PROVIDED DATA>
━━━━━━

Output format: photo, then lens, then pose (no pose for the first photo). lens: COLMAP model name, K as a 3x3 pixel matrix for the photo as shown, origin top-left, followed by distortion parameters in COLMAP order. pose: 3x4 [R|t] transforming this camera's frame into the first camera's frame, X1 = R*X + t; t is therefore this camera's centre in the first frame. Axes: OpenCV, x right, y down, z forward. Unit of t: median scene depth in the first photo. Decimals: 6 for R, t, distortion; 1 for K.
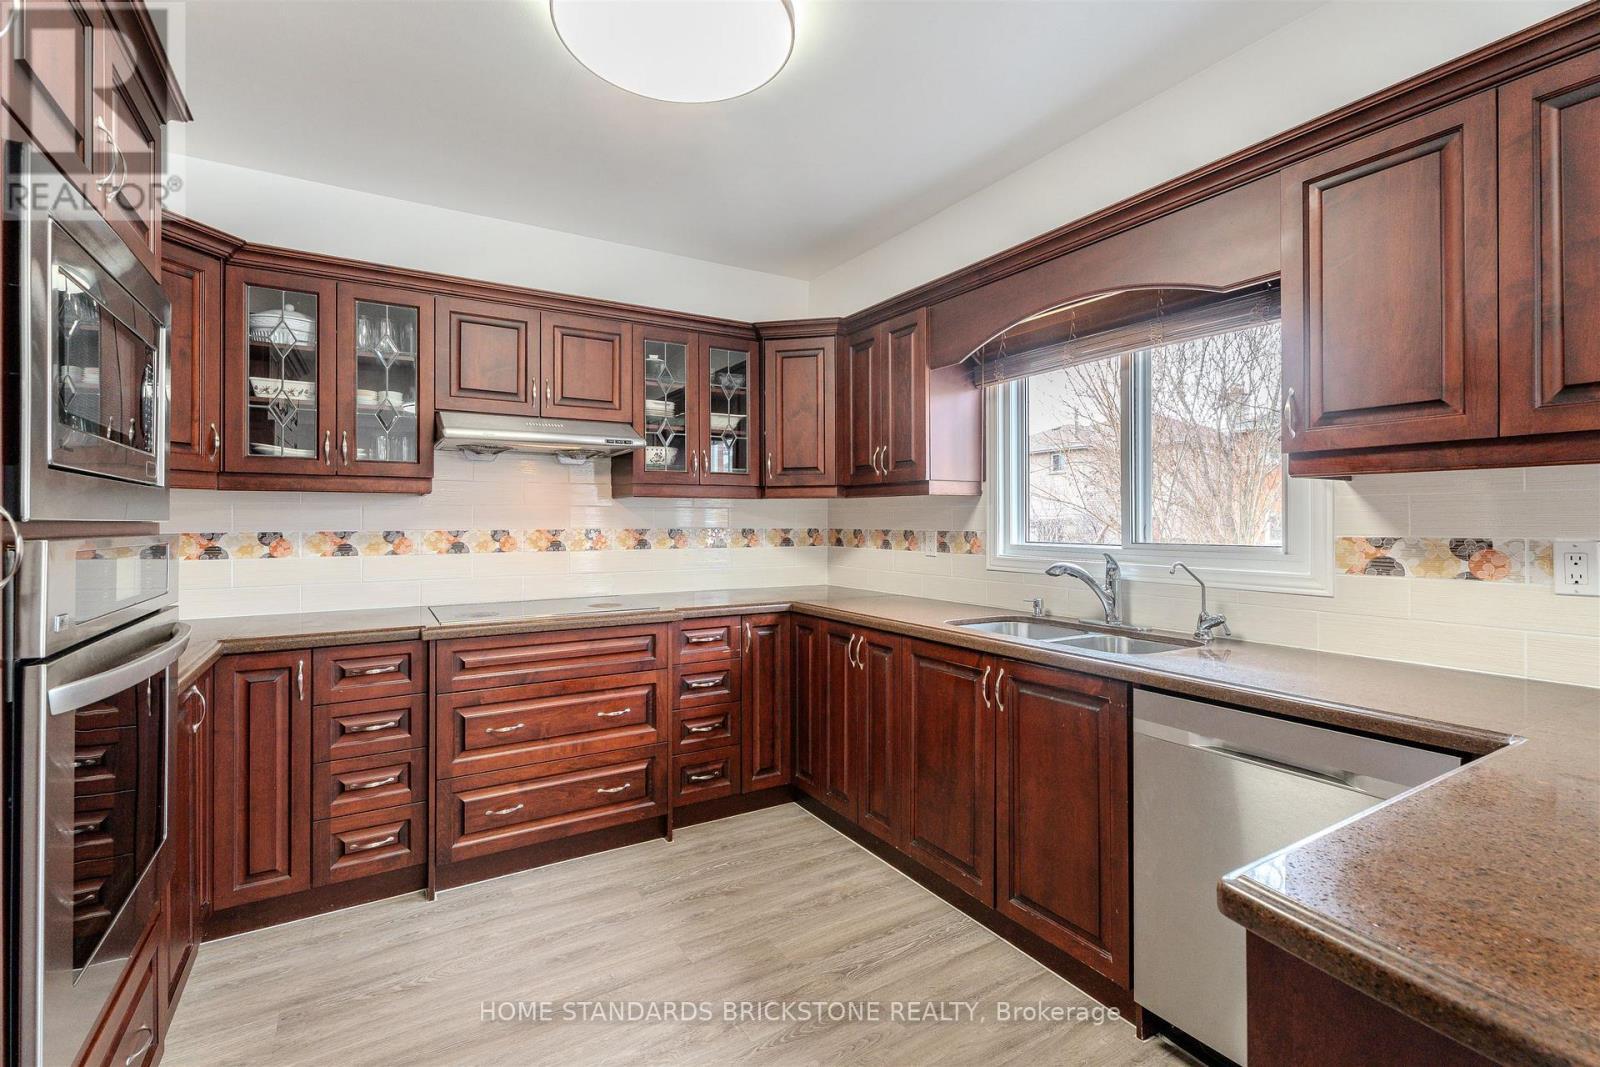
lens RADIAL K [[725.4, 0, 798.3], [0, 725.4, 518.2], [0, 0, 1]] dist [0.009070, 0.000104]
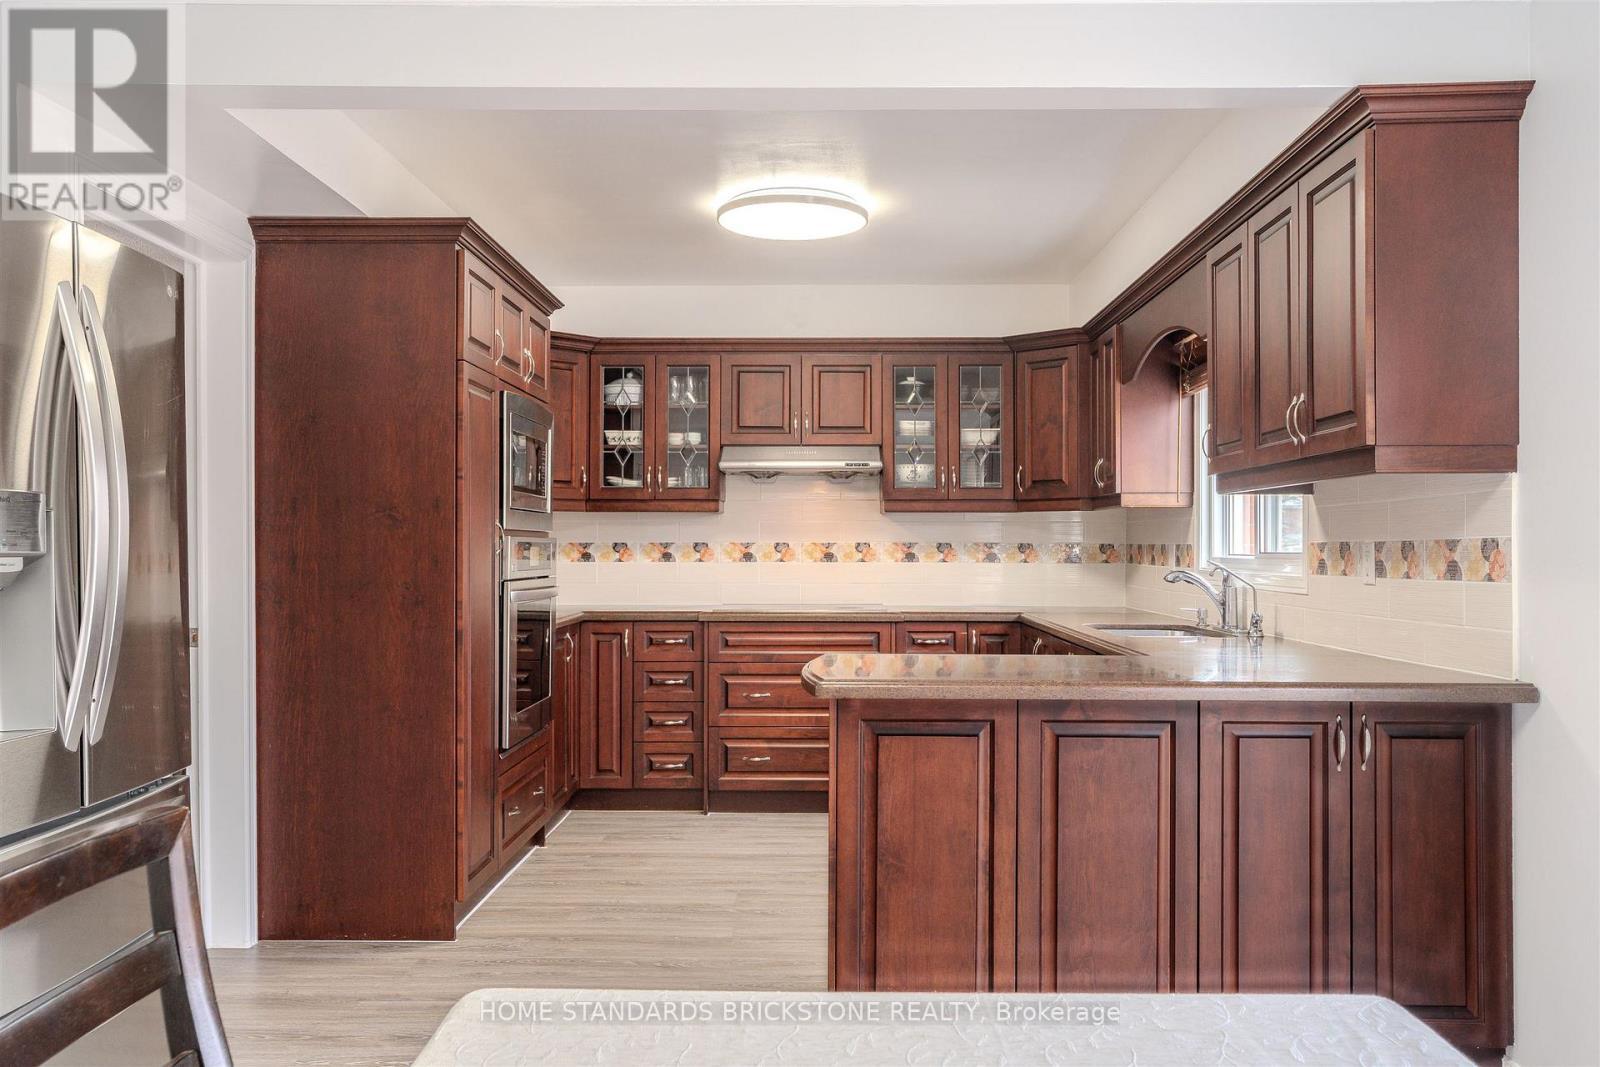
lens RADIAL K [[1302.1, 0, 800.0], [0, 1302.1, 533.5], [0, 0, 1]] dist [-0.002004, -0.000227]
pose [[0.846617, -0.002270, -0.532198, 0.876104], [-0.001090, 0.999981, -0.005999, 0.018073], [0.532202, 0.005659, 0.846598, -0.895248]]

━━━━━━

TASK DESCRIPTION>
Where the data contains images, drop them and print the rest exactly.

RESULT FOR THIS EXERCISE>
Output format: photo, then lens, then pose (no pose for the first photo). lens: COLMAP model name, K as a 3x3 pixel matrix for the photo as shown, origin top-left, followed by distortion parameters in COLMAP order. pose: 3x4 [R|t] transforming this camera's frame into the first camera's frame, X1 = R*X + t; t is therefore this camera's centre in the first frame. Axes: OpenCV, x right, y down, z forward. Unit of t: median scene depth in the first photo. Decimals: 6 for R, t, distortion; 1 for K.
lens RADIAL K [[725.4, 0, 798.3], [0, 725.4, 518.2], [0, 0, 1]] dist [0.009070, 0.000104]
lens RADIAL K [[1302.1, 0, 800.0], [0, 1302.1, 533.5], [0, 0, 1]] dist [-0.002004, -0.000227]
pose [[0.846617, -0.002270, -0.532198, 0.876104], [-0.001090, 0.999981, -0.005999, 0.018073], [0.532202, 0.005659, 0.846598, -0.895248]]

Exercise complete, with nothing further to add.